The other day me and a couple of coworkers went to the Facebook Engineering meetup hosted at the Facebook’s office.

The main draw for me were the topics of the scheduled talks – pretty technical, focussed subjects, and of course, seeing the office which I didn’t have a chance to visit yet.

My expectations for the talks were totally on point – all of the speakers were really good, very technical and knew what they were talking about. Some of the details were a bit above my head, personally, as I don’t have much in-depth knowledge of hadoop and related technologies (zookeeper, hive), but it was still interesting to hear about problems that arise and how the production engineering team solves them.

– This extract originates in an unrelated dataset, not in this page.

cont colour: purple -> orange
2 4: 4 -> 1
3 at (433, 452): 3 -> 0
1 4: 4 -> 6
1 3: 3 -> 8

The intro talk by Dave Viner about the role of production engineering at Facebook in general was great too. Not many end users realize that it takes more than your regular front-end or back-end developers to run a huge, super heavily used service like Facebook behind the scenes. So their team touches everything from scalability to infrastricture to performance optimization and automation. Pretty cool stuff. I also really liked the demo on Open Graph, how the idea from 2011 came to actual realization in early 2013 and what it took and what sorts of problems the team ran into when building releasing this feature.

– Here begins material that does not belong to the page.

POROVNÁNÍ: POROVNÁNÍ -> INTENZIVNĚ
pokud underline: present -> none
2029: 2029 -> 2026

After the talks I asked my coworker Kedar what he thought, and he said “I wish I was smarter”. which was funny but also true for me. Those guys are solving really hard, interesting engineering problems – something I miss in the management part of my job. Plus I’m always jealous of people who get to work with super smart geeks and can learn a lot just by rubbing shoulders with them daily and working on something together.

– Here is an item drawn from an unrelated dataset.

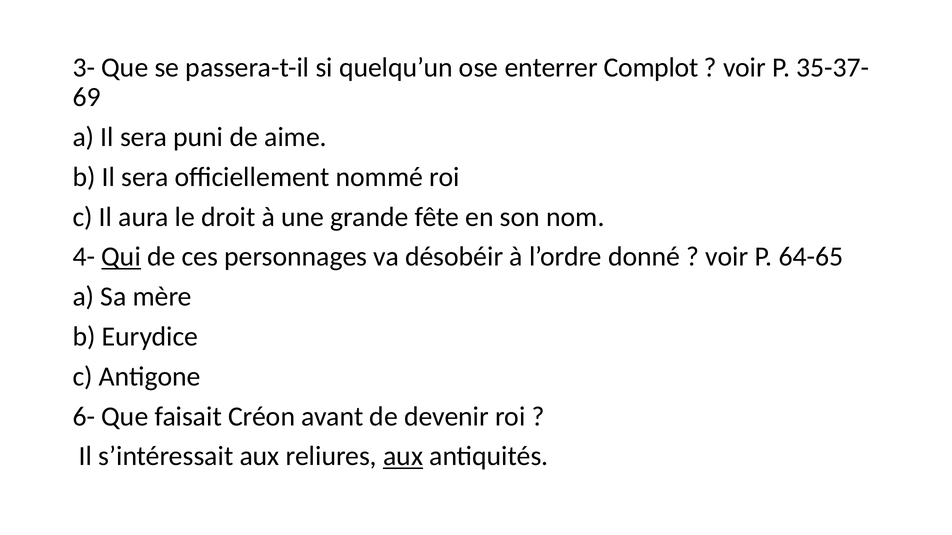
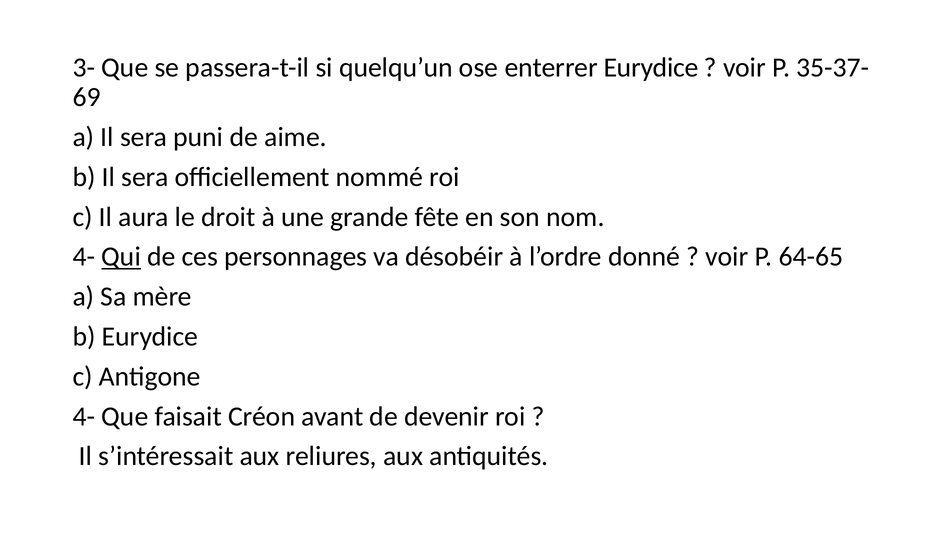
enterrer Complot: Complot -> Eurydice
6- at (84, 417): 6- -> 4-
aux at (403, 457) underline: present -> none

All in all – really good event, and me and guys were all glad we attended. Oh, and of course I have to mention the food and the office: the office was nice, but nothing out of ordinary, actually. Drinks were plentiful and various – from a few different kinds of beer, wine to Starbucks bottled drinks to coconut water to Naked juice… anyone could have their pick. They served a lot of tiny appetizers, with some cupcakes and desserts and other small snacks available as well. I also snatched a tshirt for Sean, and wonder if he’ll be getting weird questons when he wears it, because the back of it says “Facebook Infrastructure”.

Thanks to Facebook for pulling a great, smart event together, and hopefully there will be more of them in the future.

PS: For those interested in good tech talks/meetups in NYC, some of my favorites are Code as Craft talks at Etsy (there’s one coming up in August), and Web peformance meetup . I like that they tend to focus on interesting engineering problems vs technology/framework du jour.